Reproduce the lines below, substituting "Mat pilates" for every occurrence of "Reformer pilates" and leaving all other text unchanged.
==== Data shown ====
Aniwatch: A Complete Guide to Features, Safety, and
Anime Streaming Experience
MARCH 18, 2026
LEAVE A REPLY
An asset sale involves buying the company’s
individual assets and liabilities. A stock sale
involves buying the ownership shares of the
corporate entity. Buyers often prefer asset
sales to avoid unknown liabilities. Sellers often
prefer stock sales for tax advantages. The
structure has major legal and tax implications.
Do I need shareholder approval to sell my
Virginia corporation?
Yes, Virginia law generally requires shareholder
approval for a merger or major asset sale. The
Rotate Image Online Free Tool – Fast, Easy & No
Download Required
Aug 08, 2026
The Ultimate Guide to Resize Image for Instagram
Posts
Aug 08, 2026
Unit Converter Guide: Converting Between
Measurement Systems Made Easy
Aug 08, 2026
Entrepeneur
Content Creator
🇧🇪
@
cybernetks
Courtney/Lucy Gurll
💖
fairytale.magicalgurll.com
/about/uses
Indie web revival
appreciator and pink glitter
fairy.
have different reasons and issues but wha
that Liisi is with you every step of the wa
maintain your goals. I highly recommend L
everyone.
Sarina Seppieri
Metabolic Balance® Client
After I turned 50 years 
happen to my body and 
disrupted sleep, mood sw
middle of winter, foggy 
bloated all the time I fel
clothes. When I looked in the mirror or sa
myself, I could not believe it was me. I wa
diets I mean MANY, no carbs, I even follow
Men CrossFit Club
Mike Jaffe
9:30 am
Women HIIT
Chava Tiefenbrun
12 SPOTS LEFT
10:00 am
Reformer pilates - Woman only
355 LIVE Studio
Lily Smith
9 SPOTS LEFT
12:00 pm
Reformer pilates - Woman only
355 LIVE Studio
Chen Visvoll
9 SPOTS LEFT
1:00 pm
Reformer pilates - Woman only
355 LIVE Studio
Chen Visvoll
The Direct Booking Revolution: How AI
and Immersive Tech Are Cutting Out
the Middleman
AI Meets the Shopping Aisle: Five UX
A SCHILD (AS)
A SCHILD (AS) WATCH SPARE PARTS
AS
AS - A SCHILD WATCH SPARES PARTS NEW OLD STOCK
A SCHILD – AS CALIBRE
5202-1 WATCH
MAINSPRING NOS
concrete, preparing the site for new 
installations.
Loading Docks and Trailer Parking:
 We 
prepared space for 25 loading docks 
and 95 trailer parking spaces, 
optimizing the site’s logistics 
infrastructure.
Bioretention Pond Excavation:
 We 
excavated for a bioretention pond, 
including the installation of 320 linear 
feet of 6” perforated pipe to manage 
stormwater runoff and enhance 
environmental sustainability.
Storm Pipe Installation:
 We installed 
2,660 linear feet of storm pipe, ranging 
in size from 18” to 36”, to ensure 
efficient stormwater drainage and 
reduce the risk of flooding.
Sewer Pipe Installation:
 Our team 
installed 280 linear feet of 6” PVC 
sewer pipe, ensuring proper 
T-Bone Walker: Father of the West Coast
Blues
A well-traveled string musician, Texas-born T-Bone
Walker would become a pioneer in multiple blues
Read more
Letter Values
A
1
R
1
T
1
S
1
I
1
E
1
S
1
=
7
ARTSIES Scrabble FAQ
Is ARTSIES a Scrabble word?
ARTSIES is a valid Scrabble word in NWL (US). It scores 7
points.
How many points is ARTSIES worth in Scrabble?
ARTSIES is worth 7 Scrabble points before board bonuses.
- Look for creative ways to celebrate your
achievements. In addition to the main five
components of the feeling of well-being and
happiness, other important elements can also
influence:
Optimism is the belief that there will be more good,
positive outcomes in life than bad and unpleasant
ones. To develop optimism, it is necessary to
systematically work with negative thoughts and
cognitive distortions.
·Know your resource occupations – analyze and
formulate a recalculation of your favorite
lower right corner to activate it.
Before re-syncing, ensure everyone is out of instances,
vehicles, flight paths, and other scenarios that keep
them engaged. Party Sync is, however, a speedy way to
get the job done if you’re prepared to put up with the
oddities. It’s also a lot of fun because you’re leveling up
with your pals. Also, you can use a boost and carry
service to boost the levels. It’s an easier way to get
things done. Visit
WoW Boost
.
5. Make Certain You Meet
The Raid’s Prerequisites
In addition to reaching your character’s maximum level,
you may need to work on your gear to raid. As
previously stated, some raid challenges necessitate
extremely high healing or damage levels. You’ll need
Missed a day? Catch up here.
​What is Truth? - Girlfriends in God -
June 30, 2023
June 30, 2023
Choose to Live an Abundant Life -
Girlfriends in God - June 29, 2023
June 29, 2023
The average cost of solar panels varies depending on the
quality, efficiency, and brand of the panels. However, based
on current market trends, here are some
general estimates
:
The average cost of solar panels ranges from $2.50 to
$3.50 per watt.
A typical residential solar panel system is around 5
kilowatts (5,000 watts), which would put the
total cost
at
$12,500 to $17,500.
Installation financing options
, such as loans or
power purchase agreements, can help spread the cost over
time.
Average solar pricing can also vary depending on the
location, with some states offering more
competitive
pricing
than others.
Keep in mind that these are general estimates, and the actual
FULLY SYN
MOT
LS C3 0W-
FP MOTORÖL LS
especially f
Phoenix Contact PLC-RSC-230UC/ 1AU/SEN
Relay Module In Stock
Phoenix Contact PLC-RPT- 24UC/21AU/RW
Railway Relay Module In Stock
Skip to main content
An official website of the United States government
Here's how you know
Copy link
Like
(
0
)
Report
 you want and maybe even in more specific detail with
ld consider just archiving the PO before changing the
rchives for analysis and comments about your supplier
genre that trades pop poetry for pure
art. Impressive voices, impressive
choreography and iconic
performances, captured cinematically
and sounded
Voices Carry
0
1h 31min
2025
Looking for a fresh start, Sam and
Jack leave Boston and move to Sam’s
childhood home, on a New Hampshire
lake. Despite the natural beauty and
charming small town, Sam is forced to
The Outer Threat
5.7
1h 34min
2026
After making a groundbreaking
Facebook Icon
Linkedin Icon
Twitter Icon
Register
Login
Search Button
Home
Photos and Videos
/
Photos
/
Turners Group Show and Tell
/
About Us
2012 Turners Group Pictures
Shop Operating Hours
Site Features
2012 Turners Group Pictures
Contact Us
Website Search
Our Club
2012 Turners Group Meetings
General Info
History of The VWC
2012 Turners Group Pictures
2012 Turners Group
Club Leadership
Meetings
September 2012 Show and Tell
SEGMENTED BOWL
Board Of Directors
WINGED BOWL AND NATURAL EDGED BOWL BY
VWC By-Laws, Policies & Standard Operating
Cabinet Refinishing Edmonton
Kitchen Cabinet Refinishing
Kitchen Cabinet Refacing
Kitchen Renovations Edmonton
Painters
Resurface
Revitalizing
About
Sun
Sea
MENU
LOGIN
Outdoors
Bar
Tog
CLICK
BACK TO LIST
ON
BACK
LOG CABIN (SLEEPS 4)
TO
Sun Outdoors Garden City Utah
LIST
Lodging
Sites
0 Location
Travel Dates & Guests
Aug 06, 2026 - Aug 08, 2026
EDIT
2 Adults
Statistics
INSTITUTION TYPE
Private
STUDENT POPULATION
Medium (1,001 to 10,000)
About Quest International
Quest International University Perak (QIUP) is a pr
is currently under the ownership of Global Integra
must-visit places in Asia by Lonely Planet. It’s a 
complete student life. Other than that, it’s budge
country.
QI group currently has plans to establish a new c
====
**Answer below**.
Aniwatch: A Complete Guide to Features, Safety, and
Anime Streaming Experience
MARCH 18, 2026
LEAVE A REPLY
An asset sale involves buying the company’s
individual assets and liabilities. A stock sale
involves buying the ownership shares of the
corporate entity. Buyers often prefer asset
sales to avoid unknown liabilities. Sellers often
prefer stock sales for tax advantages. The
structure has major legal and tax implications.
Do I need shareholder approval to sell my
Virginia corporation?
Yes, Virginia law generally requires shareholder
approval for a merger or major asset sale. The
Rotate Image Online Free Tool – Fast, Easy & No
Download Required
Aug 08, 2026
The Ultimate Guide to Resize Image for Instagram
Posts
Aug 08, 2026
Unit Converter Guide: Converting Between
Measurement Systems Made Easy
Aug 08, 2026
Entrepeneur
Content Creator
🇧🇪
@
cybernetks
Courtney/Lucy Gurll
💖
fairytale.magicalgurll.com
/about/uses
Indie web revival
appreciator and pink glitter
fairy.
have different reasons and issues but wha
that Liisi is with you every step of the wa
maintain your goals. I highly recommend L
everyone.
Sarina Seppieri
Metabolic Balance® Client
After I turned 50 years 
happen to my body and 
disrupted sleep, mood sw
middle of winter, foggy 
bloated all the time I fel
clothes. When I looked in the mirror or sa
myself, I could not believe it was me. I wa
diets I mean MANY, no carbs, I even follow
Men CrossFit Club
Mike Jaffe
9:30 am
Women HIIT
Chava Tiefenbrun
12 SPOTS LEFT
10:00 am
Mat pilates - Woman only
355 LIVE Studio
Lily Smith
9 SPOTS LEFT
12:00 pm
Mat pilates - Woman only
355 LIVE Studio
Chen Visvoll
9 SPOTS LEFT
1:00 pm
Mat pilates - Woman only
355 LIVE Studio
Chen Visvoll
The Direct Booking Revolution: How AI
and Immersive Tech Are Cutting Out
the Middleman
AI Meets the Shopping Aisle: Five UX
A SCHILD (AS)
A SCHILD (AS) WATCH SPARE PARTS
AS
AS - A SCHILD WATCH SPARES PARTS NEW OLD STOCK
A SCHILD – AS CALIBRE
5202-1 WATCH
MAINSPRING NOS
concrete, preparing the site for new 
installations.
Loading Docks and Trailer Parking:
 We 
prepared space for 25 loading docks 
and 95 trailer parking spaces, 
optimizing the site’s logistics 
infrastructure.
Bioretention Pond Excavation:
 We 
excavated for a bioretention pond, 
including the installation of 320 linear 
feet of 6” perforated pipe to manage 
stormwater runoff and enhance 
environmental sustainability.
Storm Pipe Installation:
 We installed 
2,660 linear feet of storm pipe, ranging 
in size from 18” to 36”, to ensure 
efficient stormwater drainage and 
reduce the risk of flooding.
Sewer Pipe Installation:
 Our team 
installed 280 linear feet of 6” PVC 
sewer pipe, ensuring proper 
T-Bone Walker: Father of the West Coast
Blues
A well-traveled string musician, Texas-born T-Bone
Walker would become a pioneer in multiple blues
Read more
Letter Values
A
1
R
1
T
1
S
1
I
1
E
1
S
1
=
7
ARTSIES Scrabble FAQ
Is ARTSIES a Scrabble word?
ARTSIES is a valid Scrabble word in NWL (US). It scores 7
points.
How many points is ARTSIES worth in Scrabble?
ARTSIES is worth 7 Scrabble points before board bonuses.
- Look for creative ways to celebrate your
achievements. In addition to the main five
components of the feeling of well-being and
happiness, other important elements can also
influence:
Optimism is the belief that there will be more good,
positive outcomes in life than bad and unpleasant
ones. To develop optimism, it is necessary to
systematically work with negative thoughts and
cognitive distortions.
·Know your resource occupations – analyze and
formulate a recalculation of your favorite
lower right corner to activate it.
Before re-syncing, ensure everyone is out of instances,
vehicles, flight paths, and other scenarios that keep
them engaged. Party Sync is, however, a speedy way to
get the job done if you’re prepared to put up with the
oddities. It’s also a lot of fun because you’re leveling up
with your pals. Also, you can use a boost and carry
service to boost the levels. It’s an easier way to get
things done. Visit
WoW Boost
.
5. Make Certain You Meet
The Raid’s Prerequisites
In addition to reaching your character’s maximum level,
you may need to work on your gear to raid. As
previously stated, some raid challenges necessitate
extremely high healing or damage levels. You’ll need
Missed a day? Catch up here.
​What is Truth? - Girlfriends in God -
June 30, 2023
June 30, 2023
Choose to Live an Abundant Life -
Girlfriends in God - June 29, 2023
June 29, 2023
The average cost of solar panels varies depending on the
quality, efficiency, and brand of the panels. However, based
on current market trends, here are some
general estimates
:
The average cost of solar panels ranges from $2.50 to
$3.50 per watt.
A typical residential solar panel system is around 5
kilowatts (5,000 watts), which would put the
total cost
at
$12,500 to $17,500.
Installation financing options
, such as loans or
power purchase agreements, can help spread the cost over
time.
Average solar pricing can also vary depending on the
location, with some states offering more
competitive
pricing
than others.
Keep in mind that these are general estimates, and the actual
FULLY SYN
MOT
LS C3 0W-
FP MOTORÖL LS
especially f
Phoenix Contact PLC-RSC-230UC/ 1AU/SEN
Relay Module In Stock
Phoenix Contact PLC-RPT- 24UC/21AU/RW
Railway Relay Module In Stock
Skip to main content
An official website of the United States government
Here's how you know
Copy link
Like
(
0
)
Report
 you want and maybe even in more specific detail with
ld consider just archiving the PO before changing the
rchives for analysis and comments about your supplier
genre that trades pop poetry for pure
art. Impressive voices, impressive
choreography and iconic
performances, captured cinematically
and sounded
Voices Carry
0
1h 31min
2025
Looking for a fresh start, Sam and
Jack leave Boston and move to Sam’s
childhood home, on a New Hampshire
lake. Despite the natural beauty and
charming small town, Sam is forced to
The Outer Threat
5.7
1h 34min
2026
After making a groundbreaking
Facebook Icon
Linkedin Icon
Twitter Icon
Register
Login
Search Button
Home
Photos and Videos
/
Photos
/
Turners Group Show and Tell
/
About Us
2012 Turners Group Pictures
Shop Operating Hours
Site Features
2012 Turners Group Pictures
Contact Us
Website Search
Our Club
2012 Turners Group Meetings
General Info
History of The VWC
2012 Turners Group Pictures
2012 Turners Group
Club Leadership
Meetings
September 2012 Show and Tell
SEGMENTED BOWL
Board Of Directors
WINGED BOWL AND NATURAL EDGED BOWL BY
VWC By-Laws, Policies & Standard Operating
Cabinet Refinishing Edmonton
Kitchen Cabinet Refinishing
Kitchen Cabinet Refacing
Kitchen Renovations Edmonton
Painters
Resurface
Revitalizing
About
Sun
Sea
MENU
LOGIN
Outdoors
Bar
Tog
CLICK
BACK TO LIST
ON
BACK
LOG CABIN (SLEEPS 4)
TO
Sun Outdoors Garden City Utah
LIST
Lodging
Sites
0 Location
Travel Dates & Guests
Aug 06, 2026 - Aug 08, 2026
EDIT
2 Adults
Statistics
INSTITUTION TYPE
Private
STUDENT POPULATION
Medium (1,001 to 10,000)
About Quest International
Quest International University Perak (QIUP) is a pr
is currently under the ownership of Global Integra
must-visit places in Asia by Lonely Planet. It’s a 
complete student life. Other than that, it’s budge
country.
QI group currently has plans to establish a new c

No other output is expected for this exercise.